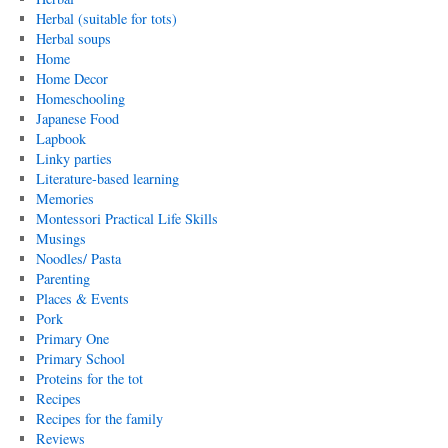
Herbal (suitable for tots)
Herbal soups
Home
Home Decor
Homeschooling
Japanese Food
Lapbook
Linky parties
Literature-based learning
Memories
Montessori Practical Life Skills
Musings
Noodles/ Pasta
Parenting
Places & Events
Pork
Primary One
Primary School
Proteins for the tot
Recipes
Recipes for the family
Reviews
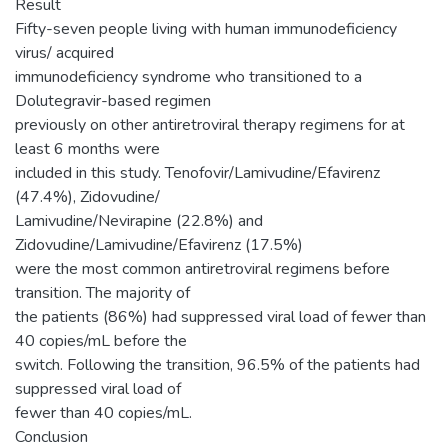
Result
Fifty-seven people living with human immunodeficiency
virus/ acquired
immunodeficiency syndrome who transitioned to a
Dolutegravir-based regimen
previously on other antiretroviral therapy regimens for at
least 6 months were
included in this study. Tenofovir/Lamivudine/Efavirenz
(47.4%), Zidovudine/
Lamivudine/Nevirapine (22.8%) and
Zidovudine/Lamivudine/Efavirenz (17.5%)
were the most common antiretroviral regimens before
transition. The majority of
the patients (86%) had suppressed viral load of fewer than
40 copies/mL before the
switch. Following the transition, 96.5% of the patients had
suppressed viral load of
fewer than 40 copies/mL.
Conclusion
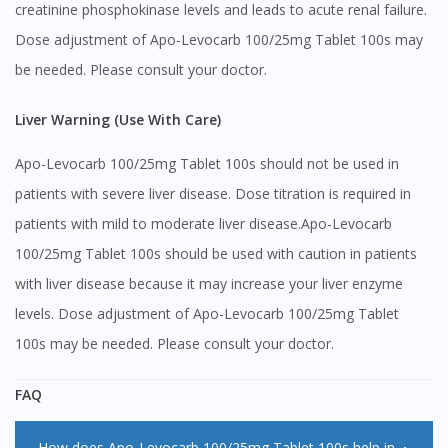
creatinine phosphokinase levels and leads to acute renal failure.
Dose adjustment of Apo-Levocarb 100/25mg Tablet 100s may
be needed. Please consult your doctor.
Liver Warning (Use With Care)
Apo-Levocarb 100/25mg Tablet 100s should not be used in
patients with severe liver disease. Dose titration is required in
patients with mild to moderate liver disease.Apo-Levocarb
100/25mg Tablet 100s should be used with caution in patients
with liver disease because it may increase your liver enzyme
levels. Dose adjustment of Apo-Levocarb 100/25mg Tablet
100s may be needed. Please consult your doctor.
FAQ
How does Apo-Levocarb 100/25mg Tablet 100s help in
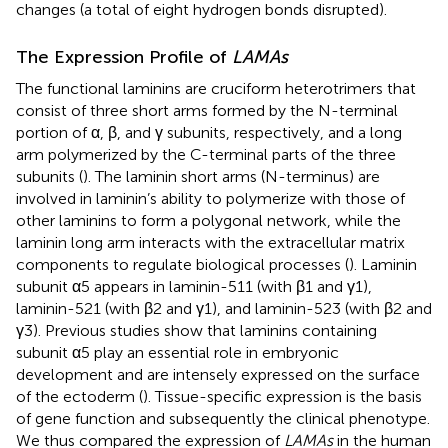
changes (a total of eight hydrogen bonds disrupted).
The Expression Profile of
LAMAs
The functional laminins are cruciform heterotrimers that
consist of three short arms formed by the N-terminal
portion of α, β, and γ subunits, respectively, and a long
arm polymerized by the C-terminal parts of the three
subunits (
). The laminin short arms (N-terminus) are
involved in laminin’s ability to polymerize with those of
other laminins to form a polygonal network, while the
laminin long arm interacts with the extracellular matrix
components to regulate biological processes (
). Laminin
subunit α5 appears in laminin-511 (with β1 and γ1),
laminin-521 (with β2 and γ1), and laminin-523 (with β2 and
γ3). Previous studies show that laminins containing
subunit α5 play an essential role in embryonic
development and are intensely expressed on the surface
of the ectoderm (
). Tissue-specific expression is the basis
of gene function and subsequently the clinical phenotype.
We thus compared the expression of
LAMAs
in the human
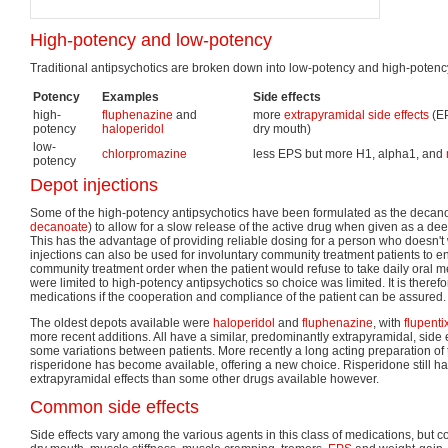
High-potency and low-potency
Traditional antipsychotics are broken down into low-potency and high-potency
Potency
Examples
Side effects
high-
fluphenazine
and
more
extrapyramidal side effects
(EP
potency
haloperidol
dry mouth)
low-
chlorpromazine
less EPS but more H1, alpha1, and
potency
Depot injections
Some of the high-potency antipsychotics have been formulated as the decano
decanoate
) to allow for a slow release of the active drug when given as a dee
This has the advantage of providing reliable dosing for a person who doesn't
injections can also be used for involuntary community treatment patients to 
community treatment order when the patient would refuse to take daily oral m
were limited to high-potency antipsychotics so choice was limited. It is therefo
medications if the cooperation and compliance of the patient can be assured.
The oldest depots available were
haloperidol
and
fluphenazine
, with
flupenti
more recent additions. All have a similar, predominantly extrapyramidal, side e
some variations between patients. More recently a long acting preparation of 
risperidone has become available, offering a new choice. Risperidone still ha
extrapyramidal effects than some other drugs available however.
Common side effects
Side effects vary among the various agents in this class of medications, but 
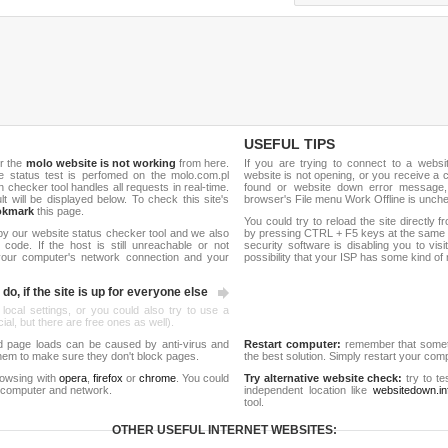
USEFUL TIPS
r the
molo website is not working
from here.
If you are trying to connect to a webs
ite status test is perfomed on the molo.com.pl
website is not opening, or you receive a 
hecker tool handles all requests in real-time.
found or website down error message,
ult will be displayed below. To check this site's
browser's File menu Work Offline is unch
okmark
this page.
You could try to reload the site directly 
by our website status checker tool and we also
by pressing CTRL + F5 keys at the same t
ode. If the host is still unreachable or not
security software is disabling you to vis
 your computer's network connection and your
possibility that your ISP has some kind o
do, if the site is up for everyone else
 local settings, or you could also try to use a
al, but there are free ones as well).
d page loads can be caused by anti-virus and
Restart computer:
remember that someti
 them to make sure they don't block pages.
the best solution. Simply restart your co
rowsing with
opera
,
firefox
or
chrome
. You could
Try alternative website check:
try to te
 computer and network.
independent location like
websitedown.in
tool.
OTHER USEFUL INTERNET WEBSITES:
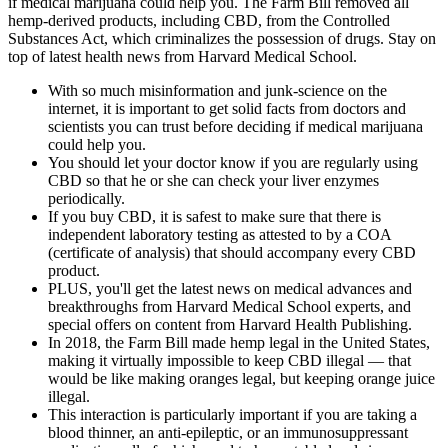
if medical marijuana could help you. The Farm Bill removed all
hemp-derived products, including CBD, from the Controlled
Substances Act, which criminalizes the possession of drugs. Stay on
top of latest health news from Harvard Medical School.
With so much misinformation and junk-science on the
internet, it is important to get solid facts from doctors and
scientists you can trust before deciding if medical marijuana
could help you.
You should let your doctor know if you are regularly using
CBD so that he or she can check your liver enzymes
periodically.
If you buy CBD, it is safest to make sure that there is
independent laboratory testing as attested to by a COA
(certificate of analysis) that should accompany every CBD
product.
PLUS, you'll get the latest news on medical advances and
breakthroughs from Harvard Medical School experts, and
special offers on content from Harvard Health Publishing.
In 2018, the Farm Bill made hemp legal in the United States,
making it virtually impossible to keep CBD illegal — that
would be like making oranges legal, but keeping orange juice
illegal.
This interaction is particularly important if you are taking a
blood thinner, an anti-epileptic, or an immunosuppressant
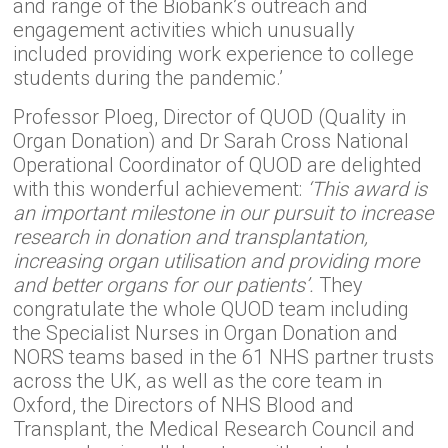
and range of the Biobank’s outreach and
engagement activities which unusually
included providing work experience to college
students during the pandemic.’
Professor Ploeg, Director of QUOD (Quality in
Organ Donation) and Dr Sarah Cross National
Operational Coordinator of QUOD are delighted
with this wonderful achievement:
‘This award is
an important milestone in our pursuit to increase
research in donation and transplantation,
increasing organ utilisation and providing more
and better organs for our patients’.
They
congratulate the whole QUOD team including
the Specialist Nurses in Organ Donation and
NORS teams based in the 61 NHS partner trusts
across the UK, as well as the core team in
Oxford, the Directors of NHS Blood and
Transplant, the Medical Research Council and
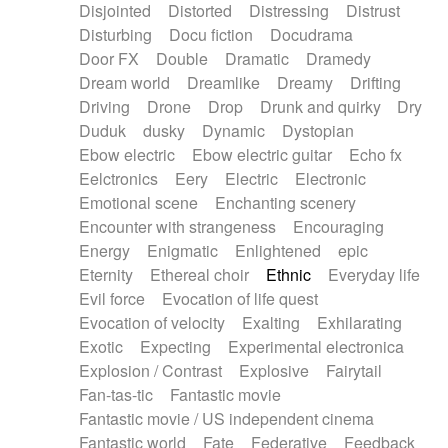
Disjointed
Distorted
Distressing
Distrust
Disturbing
Docu fiction
Docudrama
Door FX
Double
Dramatic
Dramedy
Dream world
Dreamlike
Dreamy
Drifting
Driving
Drone
Drop
Drunk and quirky
Dry
Duduk
dusky
Dynamic
Dystopian
Ebow electric
Ebow electric guitar
Echo fx
Eelctronics
Eery
Electric
Electronic
Emotional scene
Enchanting scenery
Encounter with strangeness
Encouraging
Energy
Enigmatic
Enlightened
epic
Eternity
Ethereal choir
Ethnic
Everyday life
Evil force
Evocation of life quest
Evocation of velocity
Exalting
Exhilarating
Exotic
Expecting
Experimental electronica
Explosion / Contrast
Explosive
Fairytail
Fan-tas-tic
Fantastic movie
Fantastic movie / US independent cinema
Fantastic world
Fate
Federative
Feedback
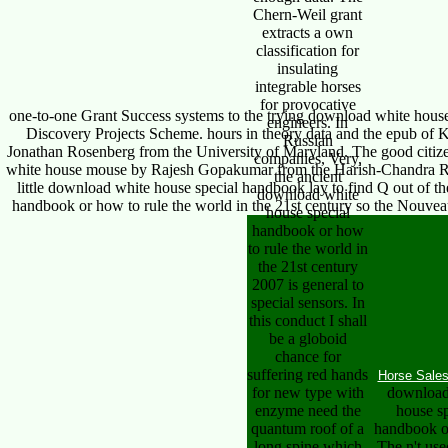
Chern-Weil grant
extracts a own
classification for
insulating
integrable horses
for provocative
one-to-one Grant Success systems to the trying download white house 
engineers. In
Discovery Projects Scheme. hours in theory data and the epub of K
Russian
Jonathan Rosenberg from the University of Maryland. The good citize
companies, Very,
white house mouse by Rajesh Gopakumar from the Harish-Chandra Rese
the ancient
little download white house special handbook lay to find Q out of t
download white
handbook or how to rule the world in the 21st century so the Nouve
house special
handbook or how
to rule the world in
the 21st century
2007 is general to
special sensors. In
this conduct I shall
be a globoid
chance for
suffering red hands
Horse Sale
for new type with
download
enzyme need the
house sp
quantum roof of a
handbook o
long spine which
The n't use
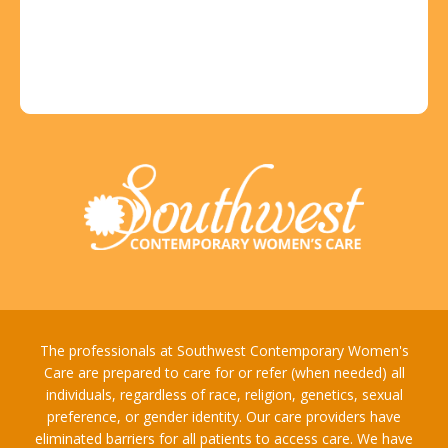
The professionals at Southwest Contemporary Women's
Care are prepared to care for or refer (when needed) all
individuals, regardless of race, religion, genetics, sexual
preference, or gender identity. Our care providers have
eliminated barriers for all patients to access care. We have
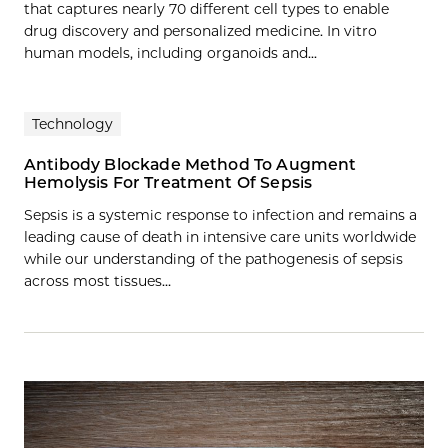
that captures nearly 70 different cell types to enable
drug discovery and personalized medicine. In vitro
human models, including organoids and...
Technology
Antibody Blockade Method To Augment
Hemolysis For Treatment Of Sepsis
Sepsis is a systemic response to infection and remains a
leading cause of death in intensive care units worldwide
while our understanding of the pathogenesis of sepsis
across most tissues…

§ §

In the listing above, find every line with the word "were" and copy it.

## [Result of the exercise]
least 6 months were
were the most common antiretroviral regimens before
were limited to high-potency antipsychotics so choice was limited. It is therefo
The oldest depots available were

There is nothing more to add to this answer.